Thursday, August 4, 2016



I won’t bore you with this every week. But the first week is important when you’re trying to recover. Practically everyone will have an extended unplanned layoff sooner or later. So I hope this will help.

I started the first week at 35% of my previous 1 RM (1 rep max) instead of my normal 60-80%. Mostly for safety after so long a layoff and because my doctor recommended it. But also to avoid too severe a case of DOMS (Delayed Onset Muscle Soreness). I capped reps at the lesser of complete muscle failure or 20 reps vs. my normal 9-12 reps.

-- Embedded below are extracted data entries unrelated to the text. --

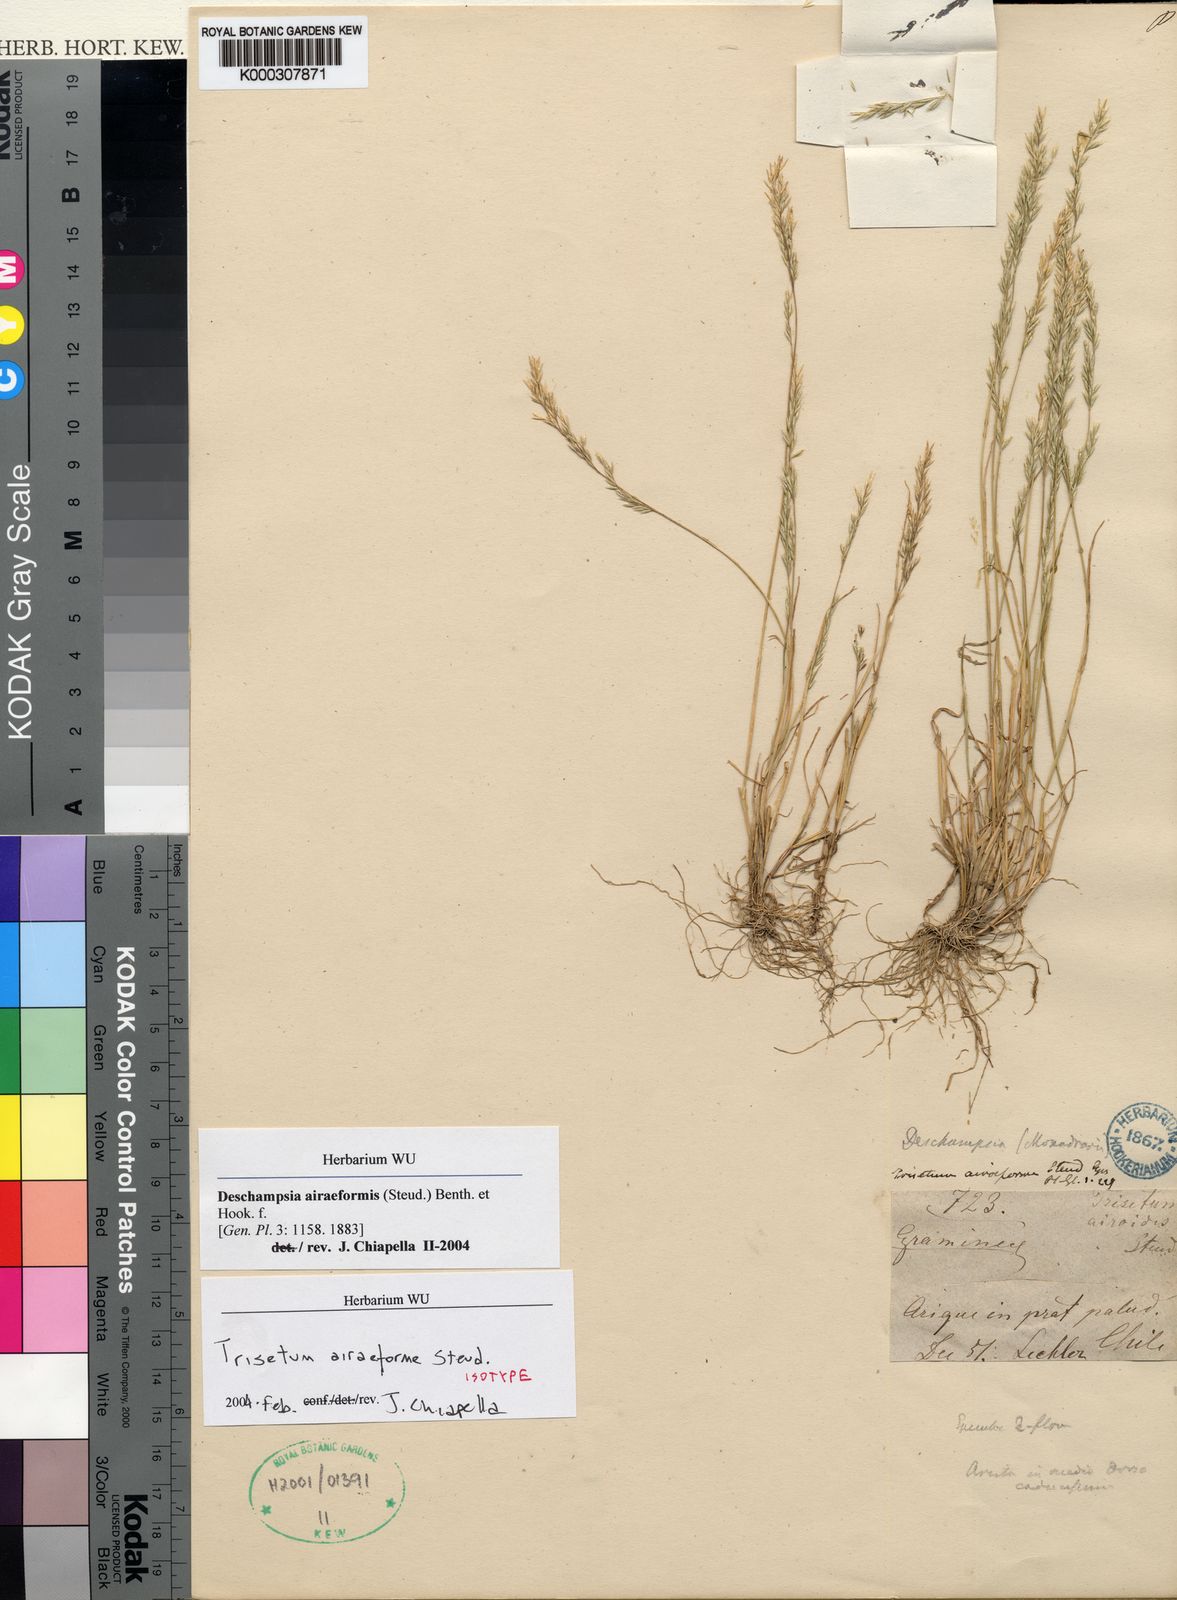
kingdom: Plantae
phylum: Tracheophyta
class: Liliopsida
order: Poales
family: Poaceae
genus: Deschampsia
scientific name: Deschampsia
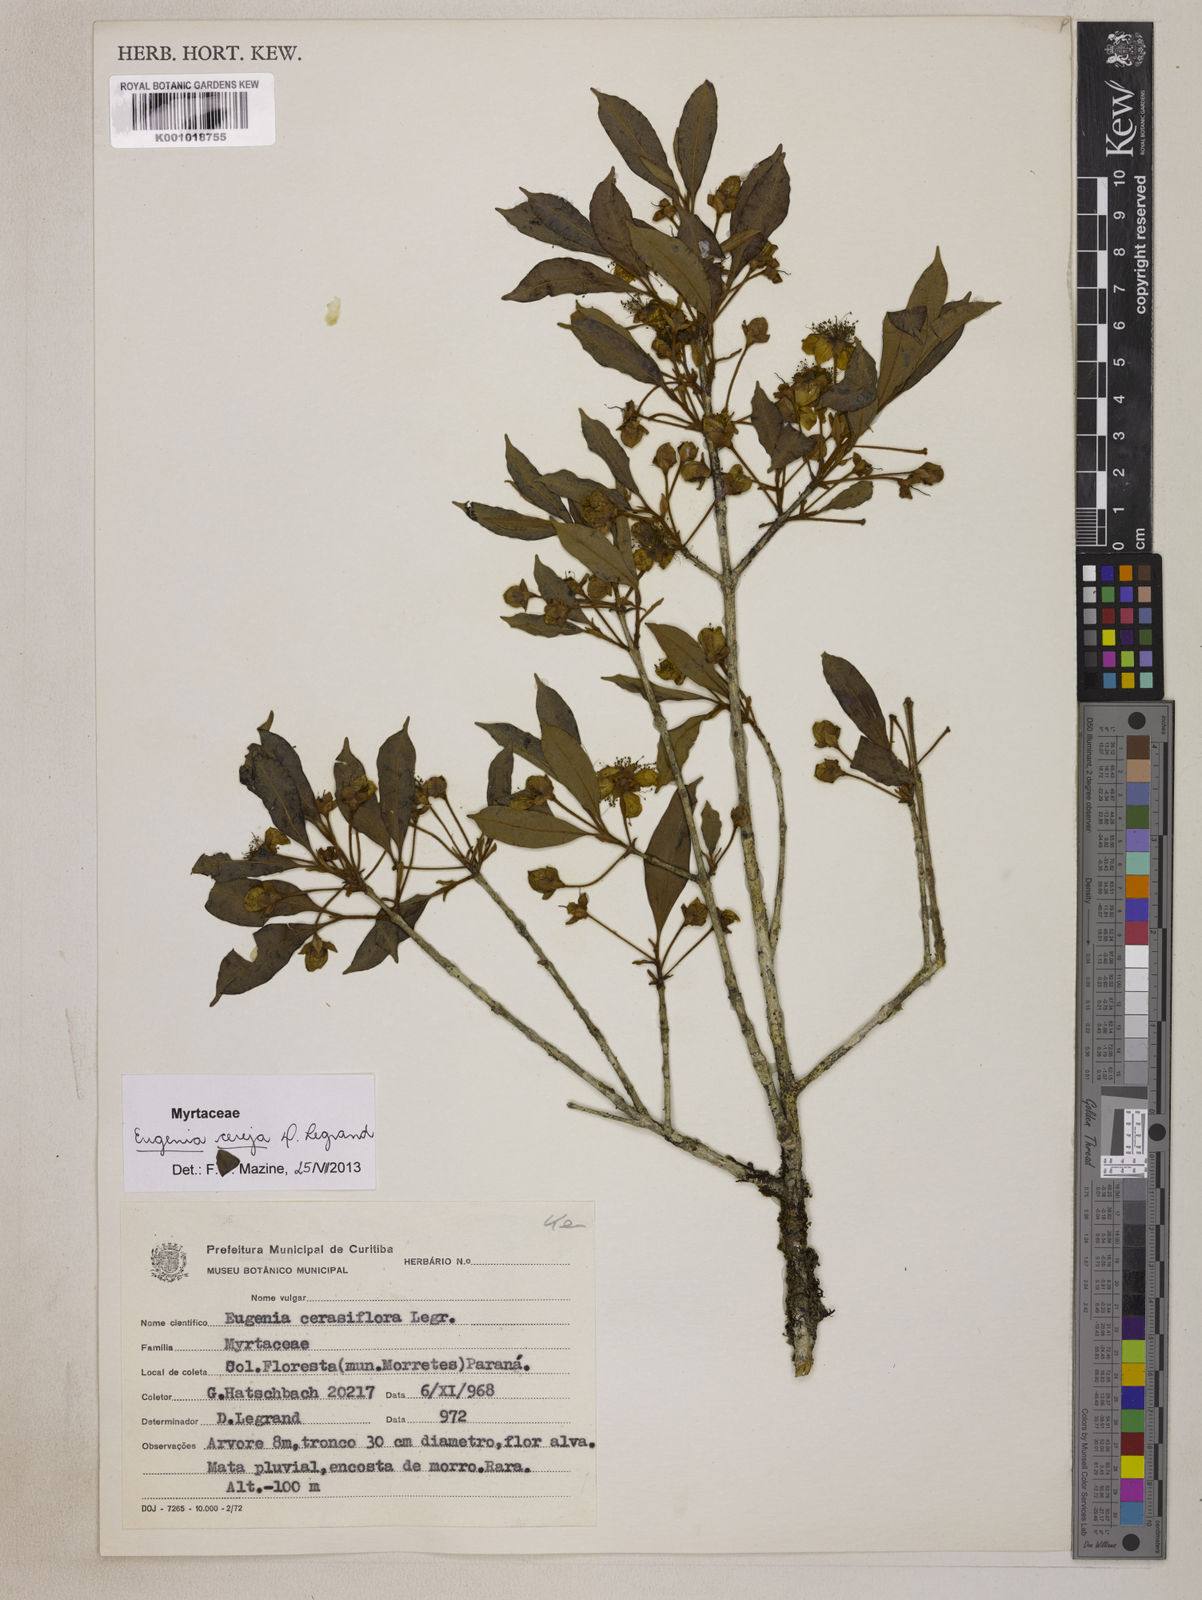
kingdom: Plantae
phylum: Tracheophyta
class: Magnoliopsida
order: Myrtales
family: Myrtaceae
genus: Eugenia
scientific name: Eugenia cereja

By Monday of the second week (this week), all muscle soreness was gone except for a little tenderness in my right shoulder (the most recent of my two torn rotator cuffs).

Beginning this week I increased loads to 40% of my previous 1RM on all exercises and sticking with the lesser of complete failure or 20 reps. I also stayed with 3 sets per exercise and 2 exercises per muscle group. Still no lower body work or ab work (except calves) per doctor’s orders. I kept all exercises the same as last week to get an accurate measure of progress.


·        After increasing loads by 5% my rep count increased on every exercise and every set. Overall increase over last week was more than 30% even after capping the rep count at 20. I hit 3 sets of 20 on 66% of all exercises.

·        Body weight increased by 1.5 pounds on digital scales (I don’t trust scales but I have to have some indication of progress). One week is too short a time period to take caliper readings.